Echec de VEGA : Les conclusions de l'enquête

05-09-2019 Philippe VOLVERT

La Commission d'enquête indépendante, mise en place au lendemain de l'échec de la mission VV15 de la fusée VEGA, a rendu son rapport. Le plus petit des lanceurs commercialisés par Arianespace pourrait reprendre du service au début de l'année prochaine après une pause de six mois.

Le 11 juillet dernier, le quinzième exemplaire de VEGA devait placer sur orbite le satellite de reconnaissance FalconEye 1 pour le compte des Emirats Arabes Unis. Mais au bout de deux minutes de vol, la fusée européenne décrochait de sa trajectoire avant d'être neutralisée par le service de sauVEGArde du Centre Spatial Guyanais.

L'analyse de la télémétrie a permis de reconstituer le scénario de l'accident. Le décollage est intervenu à 01 heures 53 minutes et 03 secondes TU depuis Kourou. Le fonctionnement du premier étage P80 a été nominal jusqu'à sa séparation après une minute et 54 secondes de vol. L'étage Z23 a ensuite pris le relai. Son moteur s'est parfaitement allumé et les paramètres de vol ont été conformes aux prévisions durant les 14 premières secondes. C'est à ce moment précis qu'un évènement soudain et violent s'est produit sur le moteur Z23, entraînant la rupture de VEGA en deux parties. Rapidement, la fusée a commencé à s'écarter de sa trajectoire. Trois minutes et 33 secondes après le décollage, l'ordre de destruction de la fusée est envoyé par les responsables de la sauVEGArde vol.
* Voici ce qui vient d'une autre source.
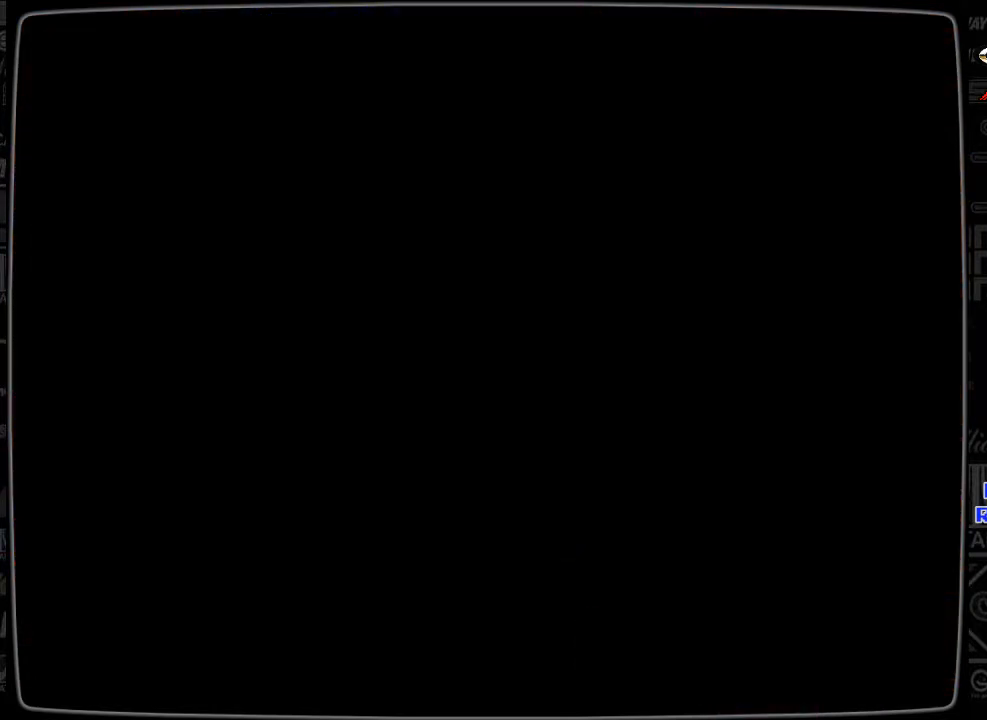
{"buttons": [], "events": []}
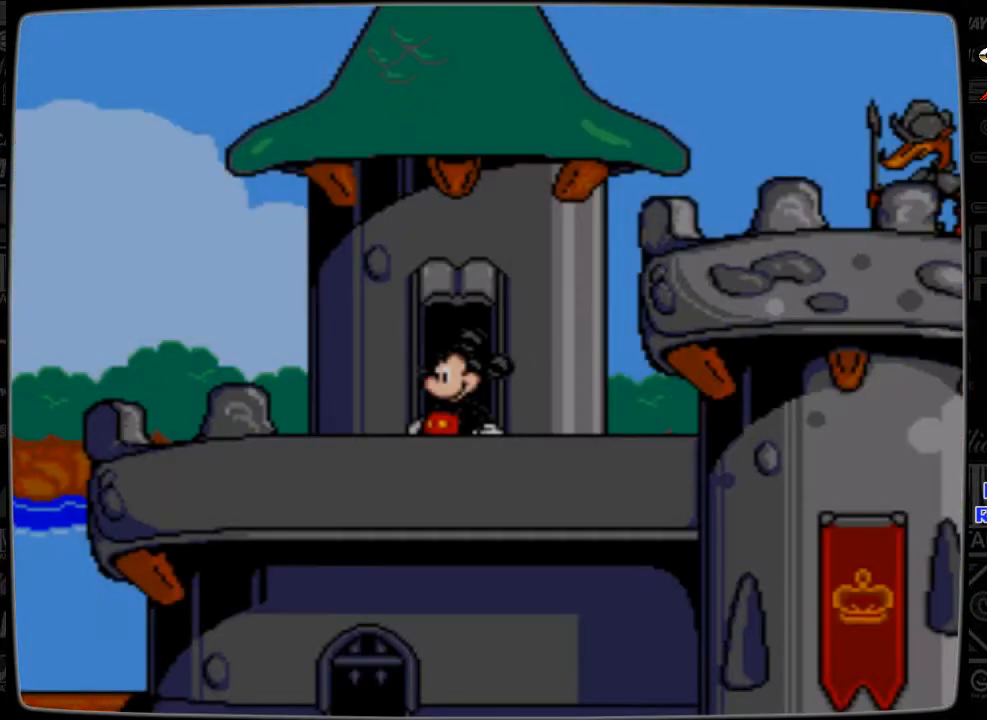
{"buttons": ["DPAD_LEFT"], "events": [[100, "DPAD_LEFT", "down"]]}
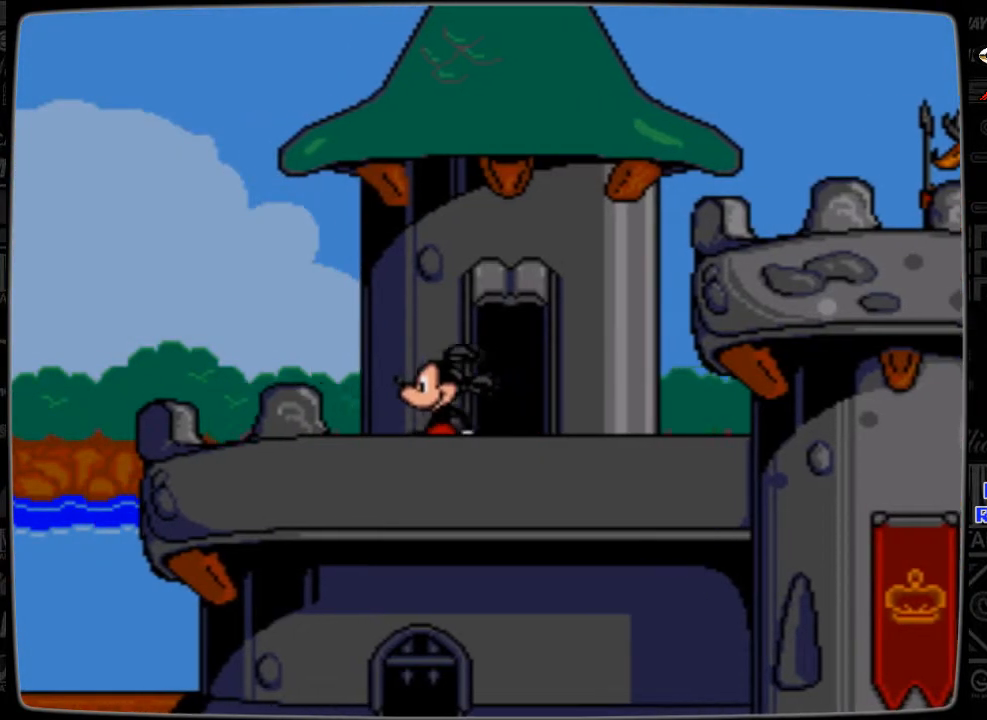
{"buttons": ["DPAD_LEFT"], "events": []}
La Commission d'enquête, coprésidée par l'Inspecteur général de l'ESA et le Directeur Technique et Qualité d'Arianespace, a identifié une défaillance thermo-structurelle dans le dôme avant du moteur Z23 comme étant la cause la plus probable de l'anomalie qui a conduit à l'échec du vol VV15.

Le Z23 est un étage à propergols solides. Comme tous les moteurs du genre, le réservoir est rempli de poudre avec un creux au centre qui sert de cheminée d'évacuation des gaz de propulsion. Lorsque le moteur s'allume, la poudre brûle de l'intérieur vers l'extérieur jusqu'à son épuisement. Pendant toute la durée de la combustion, le dôme supérieur est exposé à la chaleur et à la pression. Pour VV15, il n'aurait pas résisté aux contraintes thermiques et aurait cédé.

D'autres hypothèses ont été étudiées, notamment celle du déclenchement intempestif de la chaîne de neutralisation du Z23 ou encore un acte malveillant, et ont été jugées improbables.

Le rapport émet deux recommandations. La première prévoit un plan de vérification comprenant des analyses détaillées complémentaires et des essais tandis que la seconde propose de mettre en place un ensemble d'actions correctives sur l'ensemble des sous-systèmes, procédés et équipements concernés. Le tout devra être validé avant un retour en vol annoncé pour le premier trimestre 2020.